Problem statement: Work out how many lines in the entries below contain the string "sizing". Reply with that figure alone.

:::::

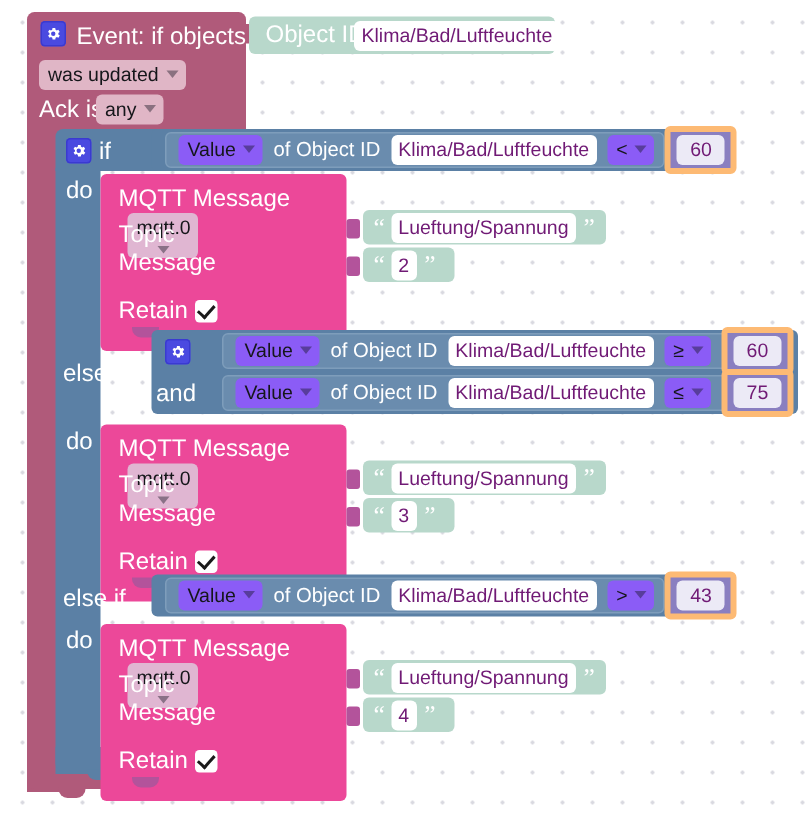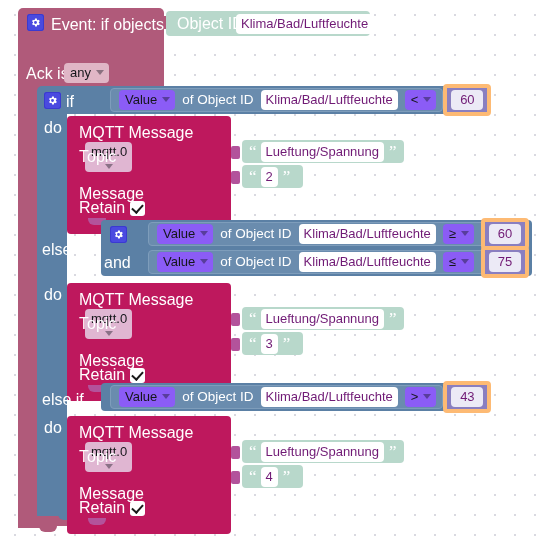--- a/index.html
+++ b/index.html
@@ -118,24 +118,24 @@
        border-radius:4px;box-sizing:border-box;display:flex;align-items:center;gap:7px;
        padding:0 6px 0 8px;}
   .cmp .lbl{font-size:13.5px;}
 
   
   .numblk{display:inline-flex;align-items:center;background:#8a7fc0;
           border:4px solid #fdba74;border-radius:4px;padding:2px 4px;}
   .numblk .field{min-width:22px;text-align:center;background:#eceaf6;}
 
   
-  .mqtt{position:absolute;width:164px;height:118px;background:#be185d;border-radius:4px;}
+  .mqtt{position:absolute;width:164px;height:118px;background:#ec4899;border-radius:4px;}
   .mqtt .row{position:absolute;left:12px;}
   .mqtt .r1{top:8px;}  .mqtt .r2{top:33px;}
-  .mqtt .r3{top:70px;} .mqtt .r4{top:83px;}
+  .mqtt .r3{top:52px;} .mqtt .r4{top:83px;}
   .mqtt-notch{position:absolute;left:21px;top:102px;width:18px;height:7px;
               background:#b3539b;border-radius:0 0 6px 6px;}
   .mqtt-tab{position:absolute;width:9px;height:13px;background:#b3539b;border-radius:2px;}
 
   
   .strblk{position:absolute;height:23px;background:#b8d8cb;border-radius:4px;
           display:flex;align-items:center;gap:5px;padding:0 7px;box-sizing:border-box;}
   .strblk .field{background:#ffffff;}
 </style>
 </head>
@@ -150,20 +150,26 @@
   <div class="blk" id="ev-plug"></div>
 
   <div class="blk" id="ev-gear">
     <span class="gear">
       <svg width="11" height="11" viewBox="0 0 24 24" aria-hidden="true">
         <path fill="#ffffff" d="M19.4 13a7.6 7.6 0 0 0 0-2l2-1.5-2-3.4-2.4 1a7.7 7.7 0 0 0-1.7-1l-.4-2.6H10.9l-.4 2.6a7.7 7.7 0 0 0-1.7 1l-2.4-1-2 3.4L6.5 11a7.6 7.6 0 0 0 0 2l-2 1.5 2 3.4 2.4-1c.5.4 1.1.8 1.7 1l.4 2.6h4l.4-2.6c.6-.2 1.2-.6 1.7-1l2.4 1 2-3.4-2.1-1.5zM12 15.2A3.2 3.2 0 1 1 12 8.8a3.2 3.2 0 0 1 0 6.4z"></path>
       </svg>
     </span>
   </div>
   <div class="blk lbl" id="ev-title">Event: if objects</div>
+  <div class="blk" id="ev-dd-upd">
+    <span class="dd rose">
+      <span>was updated</span>
+      <span class="caret"></span>
+    </span>
+  </div>
   <div class="blk lbl" id="ev-ackis">Ack is</div>
   <div class="blk" id="ev-dd-ack">
     <span class="dd rose">
       <span>any</span>
       <span class="caret"></span>
     </span>
   </div>
 
   <div class="blk" id="objid"></div>
   <div class="blk lbl" id="objid-lbl">Object ID</div>

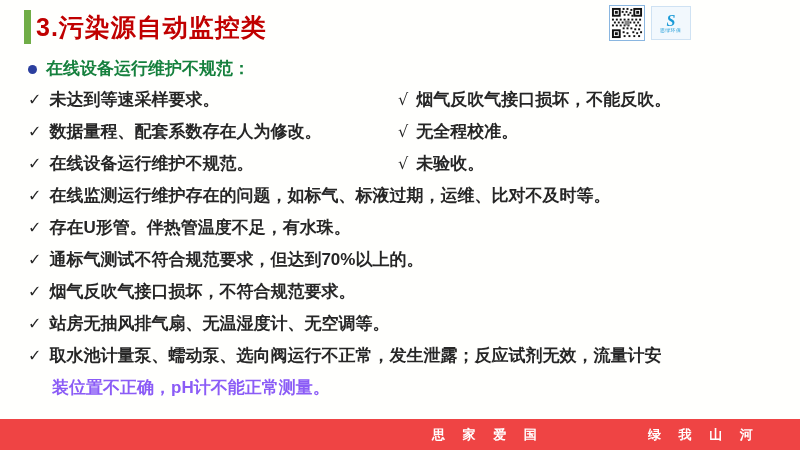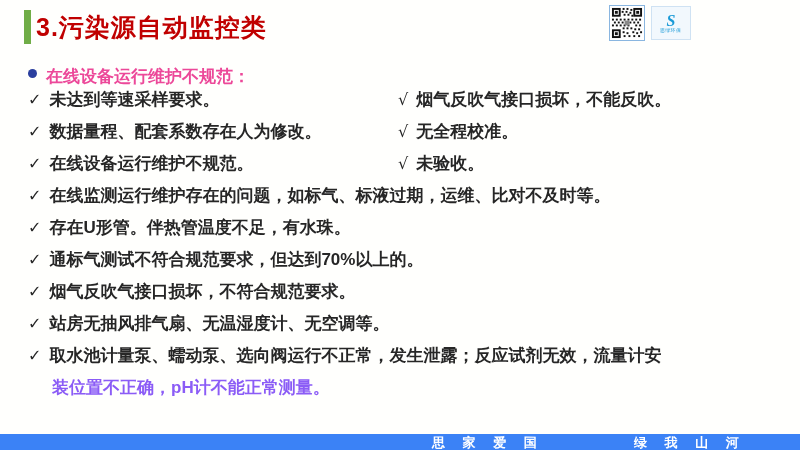--- a/index.html
+++ b/index.html
@@ -114,24 +114,23 @@
   .bullet-dot {
     width: 9px;
     height: 9px;
     border-radius: 50%;
     background: #2b3f9e;
     flex: none;
   }
   .section-head-text {
     font-size: 17px;
     font-weight: bold;
-    color: #ec4899;
+    color: #15803d;
     line-height: 22px;
     white-space: nowrap;
-    margin-top: 8px;
   }
 
   .list {
     position: absolute;
     left: 28px;
     top: 36px;
     width: 760px;
   }
   .row {
     position: relative;
@@ -168,36 +167,36 @@
     line-height: 24px;
     white-space: nowrap;
   }
 
   
   .footer {
     position: absolute;
     left: 0;
     bottom: 0;
     width: 800px;
-    height: 16px;
-    background: #3b82f6;
+    height: 31px;
+    background: #ef4444;
     display: flex;
     align-items: center;
   }
   .footer-slogan {
     position: absolute;
     font-size: 13px;
     font-weight: bold;
     color: #ffffff;
     letter-spacing: 7px;
     line-height: 25px;
     white-space: nowrap;
   }
   .footer-slogan.s1 { left: 432px; }
-  .footer-slogan.s2 { left: 634px; }
+  .footer-slogan.s2 { left: 648px; }
 </style>
 </head>
 <body>
 
 <div class="slide">
 
   <div class="header">
     <div class="title-accent"></div>
     <div class="title-text">3.污染源自动监控类</div>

:::::

Answer to the exercise: 2